Figure 7: Comparative attribution analysis between AgentDoG-Qwen3-4B and Qwen3-4B-Instruct-2507 on ambiguous financial transaction.

Implications and Future Directions

AgentDoG advances the state of agentic safety guardrails with systematic risk modeling, scalable synthesis, rigorous multi-axis evaluation, and diagnostic XAI. The framework establishes causal traceability in agent risk assessment—crucial for debugging, alignment intervention, and regulatory auditing. Practical deployment benefits from higher recall and fine-grained transparency, especially under out-of-distribution tool scenarios and adversarial contexts.

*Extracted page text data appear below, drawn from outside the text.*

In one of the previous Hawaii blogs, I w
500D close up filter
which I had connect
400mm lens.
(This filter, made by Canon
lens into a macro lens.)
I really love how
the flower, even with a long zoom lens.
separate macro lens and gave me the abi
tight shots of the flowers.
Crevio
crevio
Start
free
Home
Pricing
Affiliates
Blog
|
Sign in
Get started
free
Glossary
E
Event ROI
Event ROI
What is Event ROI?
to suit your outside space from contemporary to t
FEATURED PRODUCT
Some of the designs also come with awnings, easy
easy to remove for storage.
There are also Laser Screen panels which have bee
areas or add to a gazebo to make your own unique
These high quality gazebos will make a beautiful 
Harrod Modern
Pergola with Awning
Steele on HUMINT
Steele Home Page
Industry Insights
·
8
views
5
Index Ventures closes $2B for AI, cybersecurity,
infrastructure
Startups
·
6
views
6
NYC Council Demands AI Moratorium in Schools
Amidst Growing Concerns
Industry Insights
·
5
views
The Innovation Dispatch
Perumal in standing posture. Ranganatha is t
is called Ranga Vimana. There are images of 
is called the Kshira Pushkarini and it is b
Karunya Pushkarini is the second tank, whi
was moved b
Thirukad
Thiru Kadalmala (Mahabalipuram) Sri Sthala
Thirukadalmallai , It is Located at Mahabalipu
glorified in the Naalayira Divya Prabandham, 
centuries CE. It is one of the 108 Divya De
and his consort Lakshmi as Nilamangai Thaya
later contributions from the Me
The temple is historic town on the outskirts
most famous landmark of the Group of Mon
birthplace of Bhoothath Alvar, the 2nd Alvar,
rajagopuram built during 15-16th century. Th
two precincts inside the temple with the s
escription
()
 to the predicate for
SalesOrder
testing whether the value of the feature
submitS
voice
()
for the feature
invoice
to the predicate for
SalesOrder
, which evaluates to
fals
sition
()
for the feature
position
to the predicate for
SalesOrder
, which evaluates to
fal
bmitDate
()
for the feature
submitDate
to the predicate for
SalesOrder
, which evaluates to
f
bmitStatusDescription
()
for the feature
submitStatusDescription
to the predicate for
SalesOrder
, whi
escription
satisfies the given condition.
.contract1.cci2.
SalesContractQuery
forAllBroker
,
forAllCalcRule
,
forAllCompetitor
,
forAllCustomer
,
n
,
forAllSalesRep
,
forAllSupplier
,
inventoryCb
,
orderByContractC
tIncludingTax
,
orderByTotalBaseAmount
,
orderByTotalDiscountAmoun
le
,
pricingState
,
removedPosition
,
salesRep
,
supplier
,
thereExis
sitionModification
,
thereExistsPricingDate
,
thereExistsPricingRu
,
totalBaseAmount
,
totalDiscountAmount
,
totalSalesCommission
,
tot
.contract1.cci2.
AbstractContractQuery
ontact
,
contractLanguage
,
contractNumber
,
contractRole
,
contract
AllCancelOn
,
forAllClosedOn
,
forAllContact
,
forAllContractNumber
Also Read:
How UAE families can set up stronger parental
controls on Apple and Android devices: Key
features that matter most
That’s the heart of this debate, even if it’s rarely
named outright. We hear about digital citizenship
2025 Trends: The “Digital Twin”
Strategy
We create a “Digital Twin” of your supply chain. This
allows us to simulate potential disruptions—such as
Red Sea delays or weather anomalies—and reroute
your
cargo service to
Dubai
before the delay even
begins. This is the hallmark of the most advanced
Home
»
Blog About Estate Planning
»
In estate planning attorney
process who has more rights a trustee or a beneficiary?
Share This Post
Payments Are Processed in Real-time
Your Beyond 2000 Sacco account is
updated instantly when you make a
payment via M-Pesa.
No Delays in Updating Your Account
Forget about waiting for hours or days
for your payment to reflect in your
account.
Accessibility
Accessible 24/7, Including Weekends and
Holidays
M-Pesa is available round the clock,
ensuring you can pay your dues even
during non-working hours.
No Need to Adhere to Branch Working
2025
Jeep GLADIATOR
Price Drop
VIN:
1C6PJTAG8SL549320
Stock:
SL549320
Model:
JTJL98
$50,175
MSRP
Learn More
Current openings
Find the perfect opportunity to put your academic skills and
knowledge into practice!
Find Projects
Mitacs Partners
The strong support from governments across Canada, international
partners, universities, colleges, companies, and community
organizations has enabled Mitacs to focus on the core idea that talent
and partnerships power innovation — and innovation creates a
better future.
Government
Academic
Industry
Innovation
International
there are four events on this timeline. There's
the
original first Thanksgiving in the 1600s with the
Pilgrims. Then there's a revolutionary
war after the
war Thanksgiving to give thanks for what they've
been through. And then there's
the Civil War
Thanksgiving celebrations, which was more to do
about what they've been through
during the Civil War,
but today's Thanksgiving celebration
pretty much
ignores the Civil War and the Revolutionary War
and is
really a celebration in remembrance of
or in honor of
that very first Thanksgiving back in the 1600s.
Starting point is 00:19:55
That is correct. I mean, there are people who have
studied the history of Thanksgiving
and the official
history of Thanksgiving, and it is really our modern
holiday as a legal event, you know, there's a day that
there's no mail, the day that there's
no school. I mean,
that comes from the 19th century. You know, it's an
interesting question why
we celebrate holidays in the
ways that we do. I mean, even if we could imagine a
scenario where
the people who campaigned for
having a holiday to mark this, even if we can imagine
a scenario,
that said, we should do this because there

Limitations remain in multimodal input handling and the current reactive monitoring paradigm; future research should pursue support for GUI and visual-planning traces and integrate diagnostic feedback as a reward signal for RL policy alignment, progressing toward proactive agentic risk mitigation.

Conclusion

AgentDoG provides a unified, interpretable foundation for process-level agent safety—spanning risk taxonomy, scalable data synthesis, robust benchmarking, causal diagnosis, and actionable guardrails—with open model and benchmark release to facilitate standardized research and deployment. The diagnostic paradigm introduced here signals a necessary shift in agent safety science from output moderation toward traceable, fine-grained, and context-aware provenance.